Public pension funds—the state-run investment pools responsible for the retirement benefits of nearly 20 million Americans—have quietly been funding the recent boom in venture capital. The investment pools are made up of tax dollars and contributions from state employees. For the last few years, they have made up the biggest single source of funds flowing to venture capital, according to the most recent Dow Jones Private Equity Analyst Sources of Capital survey. In 2014, they contributed 20 percent of the sector’s overall haul, down slightly from a 25 percent contribution in 2013.

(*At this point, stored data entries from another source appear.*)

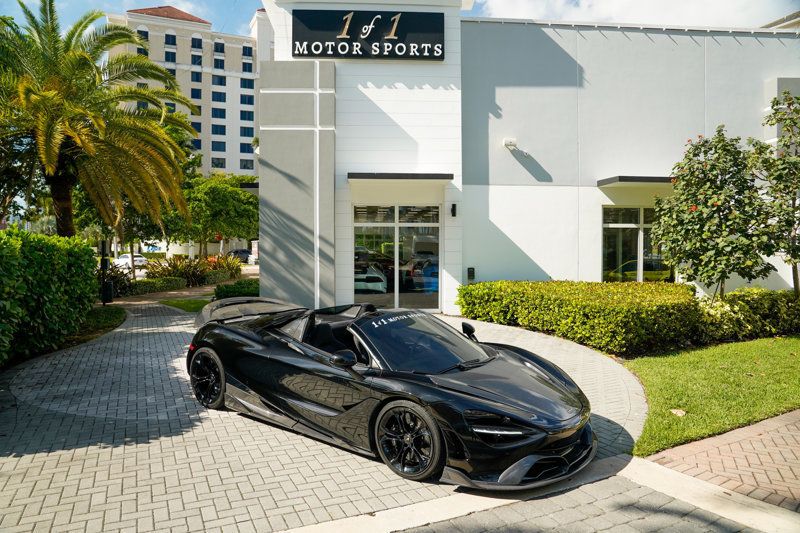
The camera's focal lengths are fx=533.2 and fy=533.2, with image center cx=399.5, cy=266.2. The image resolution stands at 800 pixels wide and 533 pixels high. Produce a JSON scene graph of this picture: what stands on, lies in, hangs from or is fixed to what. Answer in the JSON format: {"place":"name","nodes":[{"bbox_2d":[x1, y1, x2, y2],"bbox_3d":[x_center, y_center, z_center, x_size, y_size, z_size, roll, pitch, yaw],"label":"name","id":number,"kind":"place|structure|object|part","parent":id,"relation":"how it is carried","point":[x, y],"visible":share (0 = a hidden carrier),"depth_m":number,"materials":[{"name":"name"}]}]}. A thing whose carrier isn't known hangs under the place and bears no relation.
{"place":"outdoors","nodes":[
{"label":"outdoors","id":0,"kind":"place"},
{"bbox_2d":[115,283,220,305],"label":"footpath","id":1,"kind":"structure","parent":0,"point":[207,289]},
{"bbox_2d":[106,6,263,184],"label":"apartment building","id":2,"kind":"structure","parent":0,"point":[212,42],"materials":[{"name":"beige paint"}]},
{"bbox_2d":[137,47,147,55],"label":"window","id":3,"kind":"structure","parent":2,"relation":"in","point":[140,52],"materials":[{"name":"blue glass"}]},
{"bbox_2d":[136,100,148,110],"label":"window","id":4,"kind":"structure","parent":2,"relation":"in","point":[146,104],"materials":[{"name":"blue glass"}]},
{"bbox_2d":[137,28,148,40],"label":"window","id":5,"kind":"structure","parent":2,"relation":"in","point":[138,31],"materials":[{"name":"blue glass"}]},
{"bbox_2d":[164,33,176,45],"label":"window","id":6,"kind":"structure","parent":2,"relation":"in","point":[174,41],"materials":[{"name":"black"}]},
{"bbox_2d":[165,50,175,62],"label":"window","id":7,"kind":"structure","parent":2,"relation":"in","point":[171,56],"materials":[{"name":"blue glass"}]},
{"bbox_2d":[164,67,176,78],"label":"window","id":8,"kind":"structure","parent":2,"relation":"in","point":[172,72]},
{"bbox_2d":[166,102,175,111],"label":"window","id":9,"kind":"structure","parent":2,"relation":"in","point":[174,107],"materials":[{"name":"blue glass"}]},
{"bbox_2d":[190,138,200,149],"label":"window","id":10,"kind":"structure","parent":2,"relation":"in","point":[196,145],"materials":[{"name":"blue glass"}]},
{"bbox_2d":[190,88,201,98],"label":"window","id":11,"kind":"structure","parent":2,"relation":"in","point":[193,97],"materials":[{"name":"glass"}]},
{"bbox_2d":[191,35,201,49],"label":"window","id":12,"kind":"structure","parent":2,"relation":"in","point":[198,41],"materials":[{"name":"blue glass"}]},
{"bbox_2d":[191,70,201,81],"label":"window","id":13,"kind":"structure","parent":2,"relation":"in","point":[196,75],"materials":[{"name":"glass"}]},
{"bbox_2d":[191,54,201,65],"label":"window","id":14,"kind":"structure","parent":2,"relation":"in","point":[198,59],"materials":[{"name":"glass"}]},
{"bbox_2d":[191,121,201,132],"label":"window","id":15,"kind":"structure","parent":2,"relation":"in","point":[198,128],"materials":[{"name":"blue glass"}]},
{"bbox_2d":[211,157,225,167],"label":"window","id":16,"kind":"structure","parent":2,"relation":"in","point":[219,162],"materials":[{"name":"glass"}]},
{"bbox_2d":[212,140,225,151],"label":"window","id":17,"kind":"structure","parent":2,"relation":"in","point":[218,148],"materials":[{"name":"blue glass"}]},
{"bbox_2d":[212,107,225,118],"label":"window","id":18,"kind":"structure","parent":2,"relation":"in","point":[218,115],"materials":[{"name":"blue glass"}]},
{"bbox_2d":[214,57,223,69],"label":"window","id":19,"kind":"structure","parent":2,"relation":"in","point":[219,66],"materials":[{"name":"blue glass"}]},
{"bbox_2d":[213,123,225,135],"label":"window","id":20,"kind":"structure","parent":2,"relation":"in","point":[219,132],"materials":[{"name":"blue glass"}]},
{"bbox_2d":[214,41,224,53],"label":"window","id":21,"kind":"structure","parent":2,"relation":"in","point":[219,47],"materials":[{"name":"blue glass"}]},
{"bbox_2d":[213,74,225,85],"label":"window","id":22,"kind":"structure","parent":2,"relation":"in","point":[221,81],"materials":[{"name":"glass"}]},
{"bbox_2d":[213,90,225,103],"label":"window","id":23,"kind":"structure","parent":2,"relation":"in","point":[219,100],"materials":[{"name":"blue glass"}]},
{"bbox_2d":[240,109,253,121],"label":"window","id":24,"kind":"structure","parent":2,"relation":"in","point":[248,118],"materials":[{"name":"blue glass"}]},
{"bbox_2d":[240,78,253,88],"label":"window","id":25,"kind":"structure","parent":2,"relation":"in","point":[245,83],"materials":[{"name":"blue glass"}]},
{"bbox_2d":[240,92,253,104],"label":"window","id":26,"kind":"structure","parent":2,"relation":"in","point":[252,97],"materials":[{"name":"blue glass"}]},
{"bbox_2d":[240,158,254,169],"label":"window","id":27,"kind":"structure","parent":2,"relation":"in","point":[246,162],"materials":[{"name":"glass"}]},
{"bbox_2d":[242,45,252,56],"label":"window","id":28,"kind":"structure","parent":2,"relation":"in","point":[246,50],"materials":[{"name":"blue glass"}]},
{"bbox_2d":[241,124,253,136],"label":"window","id":29,"kind":"structure","parent":2,"relation":"in","point":[248,128],"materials":[{"name":"blue glass"}]},
{"bbox_2d":[241,142,253,153],"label":"window","id":30,"kind":"structure","parent":2,"relation":"in","point":[248,149],"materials":[{"name":"blue glass"}]},
{"bbox_2d":[242,60,252,72],"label":"window","id":31,"kind":"structure","parent":2,"relation":"in","point":[245,64],"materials":[{"name":"blue glass"}]},
{"bbox_2d":[160,297,211,312],"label":"lawn patch","id":32,"kind":"structure","parent":0,"point":[196,305],"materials":[{"name":"green plant"}]},
{"bbox_2d":[0,301,697,532],"label":"paved driveway","id":33,"kind":"structure","parent":0,"point":[600,361],"materials":[{"name":"brick"}]},
{"bbox_2d":[187,297,595,487],"bbox_3d":[-0.336,0.929,5.329,4.620,1.123,1.782,2,3,44],"label":"sports car","id":34,"kind":"object","parent":33,"relation":"on","point":[544,379],"visible":0.99,"depth_m":4.47,"materials":[{"name":"black metal"}]},
{"bbox_2d":[0,0,799,39],"label":"sky","id":35,"kind":"structure","parent":0,"point":[232,24],"materials":[{"name":"blue"}]},
{"bbox_2d":[261,0,799,314],"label":"building","id":36,"kind":"structure","parent":0,"point":[448,61],"depth_m":13.47,"materials":[{"name":"white paint"}]},
{"bbox_2d":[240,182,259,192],"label":"awning","id":37,"kind":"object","parent":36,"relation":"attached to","point":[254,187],"visible":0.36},
{"bbox_2d":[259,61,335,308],"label":"pillar","id":38,"kind":"structure","parent":36,"relation":"attached to","point":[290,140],"depth_m":12.50,"materials":[{"name":"grey paint"}]},
{"bbox_2d":[294,9,444,60],"bbox_3d":[-0.748,-5.598,12.961,3.982,1.226,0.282,0,2,-5],"label":"store sign","id":39,"kind":"object","parent":36,"relation":"attached to","point":[324,55],"visible":0.98,"depth_m":12.88,"materials":[{"name":"black"}]},
{"bbox_2d":[351,203,440,311],"bbox_3d":[-0.097,-0.212,13.141,2.518,2.679,0.189,0,2,-5],"label":"glass door","id":40,"kind":"structure","parent":36,"relation":"in","point":[356,286],"depth_m":13.12,"materials":[{"name":"clear glass"}]},
{"bbox_2d":[348,172,453,180],"bbox_3d":[0.000,-2.098,12.527,2.651,0.157,0.842,0,2,-5],"label":"awning","id":41,"kind":"object","parent":36,"relation":"attached to","point":[442,174],"visible":0.98,"depth_m":12.20,"materials":[{"name":"black metal"}]},
{"bbox_2d":[450,203,457,216],"bbox_3d":[1.298,-1.362,12.921,0.140,0.349,0.229,0,2,-5],"label":"wall lamp","id":42,"kind":"object","parent":36,"relation":"attached to","point":[454,207],"visible":0.96,"depth_m":12.86,"materials":[{"name":"black metal"}]},
{"bbox_2d":[467,267,474,280],"bbox_3d":[1.728,0.184,12.943,0.169,0.340,0.109,0,2,-5],"label":"wall box","id":43,"kind":"object","parent":36,"relation":"attached to","point":[468,272],"visible":0.97,"depth_m":12.90,"materials":[{"name":"black"}]},
{"bbox_2d":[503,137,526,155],"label":"security light","id":44,"kind":"object","parent":36,"relation":"attached to","point":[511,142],"visible":0.98,"depth_m":12.98,"materials":[{"name":"white"}]},
{"bbox_2d":[598,175,675,185],"bbox_3d":[6.415,-2.073,12.956,3.219,0.161,1.078,0,2,-5],"label":"awning","id":45,"kind":"object","parent":36,"relation":"attached to","point":[645,177],"visible":0.7,"depth_m":12.45,"materials":[{"name":"metal"}]},
{"bbox_2d":[602,206,672,281],"bbox_3d":[6.172,-0.508,13.712,2.131,2.351,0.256,0,2,-5],"label":"window","id":46,"kind":"structure","parent":36,"relation":"in","point":[627,224],"depth_m":13.72,"materials":[{"name":"glass"}]},
{"bbox_2d":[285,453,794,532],"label":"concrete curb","id":47,"kind":"structure","parent":0,"point":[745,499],"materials":[{"name":"grey concrete"}]},
{"bbox_2d":[470,0,798,26],"label":"cloud","id":48,"kind":"structure","parent":0,"point":[617,5],"materials":[{"name":"white"}]},
{"bbox_2d":[623,335,799,455],"label":"lawn","id":49,"kind":"structure","parent":0,"point":[774,348],"materials":[{"name":"green plant"}]},
{"bbox_2d":[670,408,685,415],"bbox_3d":[2.832,1.486,5.438,0.167,0.056,0.179,0,2,-5],"label":"fallen leaf","id":50,"kind":"object","parent":49,"relation":"on","point":[683,412],"visible":0.95,"depth_m":5.41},
{"bbox_2d":[641,408,799,514],"label":"brick pavement","id":51,"kind":"structure","parent":0,"point":[697,443],"materials":[{"name":"red brick"}]},
{"label":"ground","id":52,"kind":"structure","parent":0},
{"bbox_2d":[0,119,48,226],"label":"tree","id":53,"kind":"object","parent":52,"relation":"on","point":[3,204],"visible":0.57,"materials":[{"name":"green plant"}]},
{"bbox_2d":[0,228,97,364],"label":"hedge","id":54,"kind":"object","parent":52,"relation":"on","point":[46,269],"visible":0.99,"depth_m":8.25,"materials":[{"name":"green plant"}]},
{"bbox_2d":[0,1,199,238],"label":"palm tree","id":55,"kind":"object","parent":52,"relation":"on","point":[152,98],"visible":0.99,"depth_m":13.61,"materials":[{"name":"plant"}]},
{"label":"palm trunk","id":56,"kind":"part","parent":55,"relation":"part of","materials":[{"name":"brown"}]},
{"bbox_2d":[77,305,126,341],"bbox_3d":[-7.078,1.240,11.077,2.540,0.173,3.899,0,2,-5],"label":"grass strip","id":57,"kind":"object","parent":52,"relation":"on","point":[105,311],"visible":0.49,"depth_m":11.53,"materials":[{"name":"green plant"}]},
{"bbox_2d":[99,238,112,305],"bbox_3d":[-8.034,0.166,14.572,0.399,1.824,0.366,0,2,-5],"label":"trash bin","id":58,"kind":"object","parent":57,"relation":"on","point":[102,243],"visible":0.92,"depth_m":14.49,"materials":[{"name":"black"}]},
{"bbox_2d":[98,262,133,296],"bbox_3d":[-9.652,0.492,17.323,1.727,1.325,2.039,0,2,-5],"label":"shrub","id":59,"kind":"object","parent":52,"relation":"on","point":[121,278],"visible":0.55,"depth_m":17.27,"materials":[{"name":"plant"}]},
{"bbox_2d":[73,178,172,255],"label":"tree","id":60,"kind":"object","parent":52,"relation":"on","point":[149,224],"visible":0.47,"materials":[{"name":"green plant"}]},
{"bbox_2d":[111,254,148,268],"label":"white car","id":61,"kind":"object","parent":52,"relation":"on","point":[119,260],"visible":0.62,"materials":[{"name":"white metal"}]},
{"bbox_2d":[125,276,187,294],"bbox_3d":[-9.168,0.741,19.416,1.588,0.594,1.996,0,2,-5],"label":"low hedge","id":62,"kind":"object","parent":52,"relation":"on","point":[147,282],"visible":0.67,"depth_m":19.32,"materials":[{"name":"green plant"}]},
{"bbox_2d":[145,256,208,285],"bbox_3d":[-9.198,0.244,23.561,4.039,1.537,4.053,0,2,-5],"label":"shrub","id":63,"kind":"object","parent":52,"relation":"on","point":[174,271],"visible":0.7,"depth_m":23.23,"materials":[{"name":"green plant"}]},
{"bbox_2d":[172,172,259,258],"bbox_3d":[-11.151,-2.569,32.134,6.194,6.333,6.241,-2,3,-45],"label":"tree","id":64,"kind":"object","parent":52,"relation":"on","point":[221,198],"visible":0.82,"depth_m":30.61,"materials":[{"name":"green plant"}]},
{"bbox_2d":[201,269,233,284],"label":"shrub","id":65,"kind":"object","parent":52,"relation":"on","point":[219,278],"visible":0.79,"depth_m":22.82,"materials":[{"name":"green plant"}]},
{"bbox_2d":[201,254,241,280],"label":"shrub","id":66,"kind":"object","parent":52,"relation":"on","point":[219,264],"visible":0.67,"depth_m":26.55,"materials":[{"name":"green plant"}]},
{"bbox_2d":[213,278,259,300],"bbox_3d":[-4.494,0.782,15.478,1.756,0.714,1.741,0,2,-5],"label":"shrub","id":67,"kind":"object","parent":52,"relation":"on","point":[234,288],"visible":0.56,"depth_m":15.04,"materials":[{"name":"green plant"}]},
{"bbox_2d":[226,248,251,261],"label":"parked car","id":68,"kind":"object","parent":52,"relation":"on","point":[235,252],"visible":0.58,"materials":[{"name":"metal"}]},
{"bbox_2d":[458,280,702,356],"bbox_3d":[3.382,0.879,10.361,3.432,1.031,3.976,0,2,-5],"label":"hedge","id":69,"kind":"object","parent":52,"relation":"on","point":[509,300],"visible":0.93,"depth_m":9.21,"materials":[{"name":"green plant"}]},
{"bbox_2d":[650,126,775,298],"bbox_3d":[5.922,-0.774,10.114,2.213,3.811,2.256,0,2,-5],"label":"flowering tree","id":70,"kind":"object","parent":52,"relation":"on","point":[717,209],"visible":0.97,"depth_m":9.80,"materials":[{"name":"green plant"}]},
{"bbox_2d":[697,287,799,340],"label":"shrub","id":71,"kind":"object","parent":52,"relation":"on","point":[747,296],"visible":0.71,"depth_m":9.62,"materials":[{"name":"green plant"}]},
{"bbox_2d":[750,91,799,294],"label":"tree","id":72,"kind":"object","parent":52,"relation":"on","point":[771,174],"visible":0.94,"depth_m":10.07,"materials":[{"name":"green plant"}]}
]}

Indiana’s Public Retirement System allocates (PDF) 1.6 percent ($363 million) to venture capital, which is on the higher end as a percentage of assets; the California Public Employees’ Retirement System (CalPERS) allocates a more typical half percent of assets, although the fund is so big that this meager fraction totaled $1.8 billion in 2013. The amounts are small enough that if pension funds’ entire venture capital investments were to evaporate, pensioners would still be all right. In most states, pension obligations are guaranteed by state constitutions. If the investments—in venture capital or anything else—don’t pay off, taxpayers are on the hook for the shortfall.

But there’s a problem: some of the best venture capital funds don’t want to do business with public pension funds. From Businessweek:

Because public pensions must be transparent about their investments, which are subject to the Freedom of Information Act, many top-performing venture capital funds won’t accept pension money; they don’t want to publicly disclose their portfolios. This makes public pensions pick from other—often lesser-performing—funds.

Like hedge funds and other kinds of private equity, venture capital funds charge an annual management fee of 2 percent, plus 20 percent of profits. Performance is an open question. Many funds fail to perform (PDF) as well as an Standard & Poor’s 500-stock index fund. Diane Mulcahy,senior fellow at the Kaufmann Foundation, has observed that many venture capital funds aren’t profitable and that steady fee income diminishes the funds’ incentive to find profitable investments.

Other institutional investors are funding the VC resurgence, as well. Endowment funds provided the VC industry with 17 percent of its capital in 2014, according to the Dow Jones survey. Corporate pension funds accounted for 7 percent, while union pension funds accounted for 2 percent.